Barclays Wealth Management serves affluent and high net worth clients through offices across the UK, offering personalised banking, credit, investment management and wealth planning services.

Reported client assets were £202.8 billion (as of 30 June 2013).

In May 2013, Peter Horrell was named interim Chief Executive of the Wealth and Investment Management division of Barclays reporting to Antony Jenkins, Barclays Group Chief Executive. Horrell was permanently appointed Chief Executive in September 2013. Akshaya Bhargava succeeded him as Chief Executive on 13 October 2014.

Dena Brumpton joined in September 2015 as new Chief Executive of Barclays Wealth Management. In December 2016, she was appointed CEO of the newly formed Wealth & Investments business, which incorporated the UK Savings business in March 2018. In July 2018, Barclays announced the retirement of Dena Brumpton and the appointment of Dirk Klee as her successor, both effective from September 2018.

Barclays is a transatlantic consumer and wholesale bank offering products and services across personal, corporate and investment banking, credit cards and wealth management, with a strong presence in its two home markets of the UK and the US.

With over 325 years of history and expertise in banking, Barclays operates in over 40 countries and employs approximately 80,000 people. Barclays moves, lends, invests and protects money for customers and clients worldwide.

**Assignment**:
Continue the text on Barclays Wealth Management from the point where it stops.

**Data provided**:
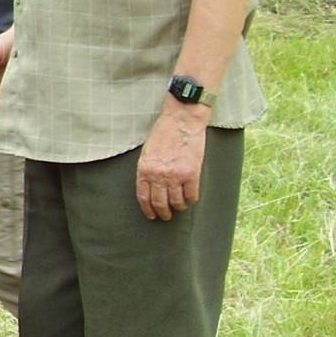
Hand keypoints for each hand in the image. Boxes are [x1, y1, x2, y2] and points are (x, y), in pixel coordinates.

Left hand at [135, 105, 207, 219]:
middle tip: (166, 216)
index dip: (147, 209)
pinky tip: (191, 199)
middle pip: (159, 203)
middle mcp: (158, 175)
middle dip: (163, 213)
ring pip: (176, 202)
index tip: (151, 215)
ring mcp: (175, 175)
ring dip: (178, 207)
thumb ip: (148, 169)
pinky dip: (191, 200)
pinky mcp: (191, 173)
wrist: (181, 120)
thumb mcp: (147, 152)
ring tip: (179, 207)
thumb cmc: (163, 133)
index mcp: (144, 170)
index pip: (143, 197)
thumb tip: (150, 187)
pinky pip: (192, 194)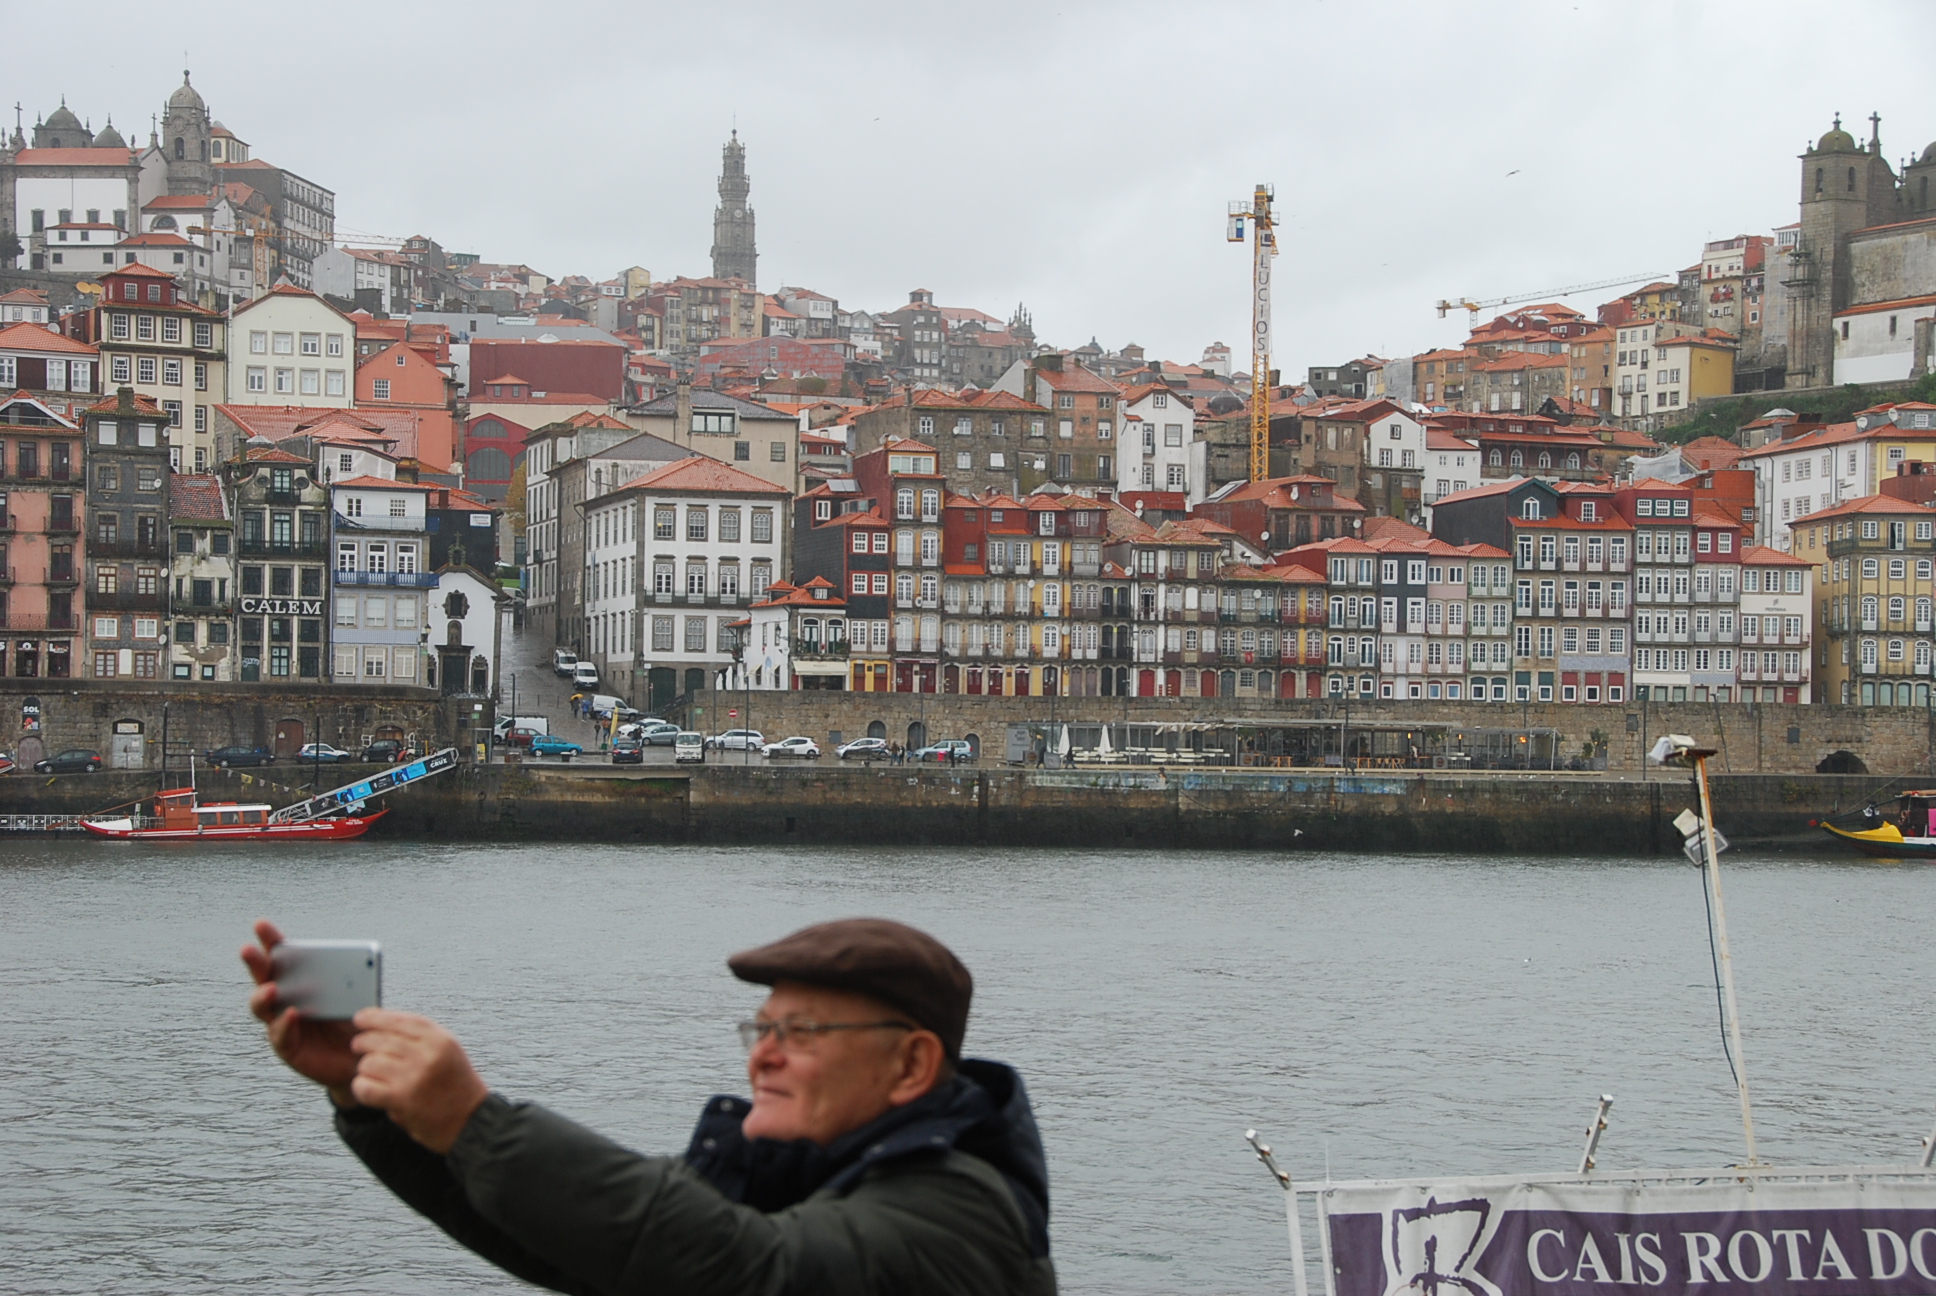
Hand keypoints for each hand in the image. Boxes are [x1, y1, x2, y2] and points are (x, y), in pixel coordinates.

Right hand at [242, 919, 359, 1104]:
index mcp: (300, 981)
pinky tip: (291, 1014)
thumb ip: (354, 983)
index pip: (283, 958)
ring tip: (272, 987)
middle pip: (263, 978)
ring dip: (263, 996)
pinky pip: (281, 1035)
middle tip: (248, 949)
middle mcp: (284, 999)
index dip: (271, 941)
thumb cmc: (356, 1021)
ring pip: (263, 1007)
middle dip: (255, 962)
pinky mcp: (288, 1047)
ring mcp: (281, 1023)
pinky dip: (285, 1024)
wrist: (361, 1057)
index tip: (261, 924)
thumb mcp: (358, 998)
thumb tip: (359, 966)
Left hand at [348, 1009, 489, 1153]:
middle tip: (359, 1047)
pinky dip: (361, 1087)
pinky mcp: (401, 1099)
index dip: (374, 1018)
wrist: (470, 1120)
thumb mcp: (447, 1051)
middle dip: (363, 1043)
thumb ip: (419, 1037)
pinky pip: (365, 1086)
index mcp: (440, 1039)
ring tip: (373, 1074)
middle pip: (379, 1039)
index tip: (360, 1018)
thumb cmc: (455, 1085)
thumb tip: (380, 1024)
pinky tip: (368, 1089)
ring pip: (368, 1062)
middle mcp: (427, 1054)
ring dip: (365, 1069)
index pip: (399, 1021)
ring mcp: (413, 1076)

**Result of this task**:
Community investment and sponsorships 
Barclays Wealth has an active community investment programme in many of the jurisdictions in which it operates, with a particular focus on providing grants to charities helping disadvantaged people work towards financial independence and security.

The firm also has a policy of encouraging employees in their personal charitable giving and fundraising efforts. Staff are able to volunteer in work time and Barclays Wealth will match any monies raised through a staff member's individual fundraising efforts.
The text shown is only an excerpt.